My husband, who is probably the kindest man I’ve ever known, was gentle and patient with me. We paid off the debt. That same day, I dug into my possessions and started to clean out.
I had to be very honest with myself. I had to admit that I turned to shopping because my father had shown he loved money most, which led to my own unhealthy relationship with it. I had to admit that I was using shopping as a hobby to replace art, because I was afraid that my creations would never be good enough. I had to admit that seeing how hard my mom worked, and how much she sacrificed, made me think that being in a better place would mean I could justify the spending.
I would like to tell you that I am completely cured, but I am not. I am undoing years of this, and I can’t expect myself to be fixed in a matter of months.

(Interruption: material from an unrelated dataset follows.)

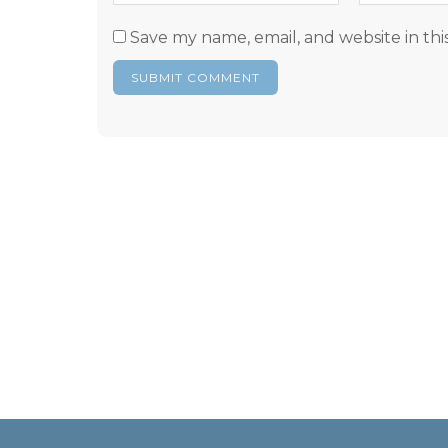
Save my name, email, and website in thi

The things I own have been whittled down to probably 15-20% of what I once owned, but I would like to make it even smaller. My debt on my credit card is under $100. I am learning to recognize what triggers me —-a stressful day at work, an argument with a family member —- and find safe ways to decompress that don’t involve reaching for my purse. I’m back into my art again, both drawing and writing. I completely unsubscribed from every YouTube channel, blog, or podcast that centers around shopping, and now only follow a handful of accounts that I feel encourage personal growth. Lastly, I am embracing spirituality again, which has offered me peace.
It sounds so cliché, but when I look back on the person I was a couple of years ago, I can’t believe how much I have changed.
My sincerest wish is that anyone who is struggling with the same thing will read my words and not feel so alone. You can do it. Get a support system, talk to a therapist. Shopping addictions are not cute, or a joke. They are real and they hurt people.
Don’t let yours hurt you anymore. I want to see where you are, a year from now.
I actually had a discussion with my dad today similar to this post on the way to the burial for my aunt. We were talking about my mom’s depression when she was alive and how she thought buying things made her feel better and was going to help her with her depression, but it only put her in a deeper depression. I have controlled shopping addiction much better knowing that it doesn’t make it better but can actually hurt you. When I lived with my parents and it was just me and Vanessa I shopped more than anyone should ever shop , most all of that was just donated. Shopping is an addiction just like a drug or food.
I’m sorry if I have contributed to any of this by asking if you wanted to get lunch. This really hit home for me too. Been there & still occasionally do it. It is a learning process for sure!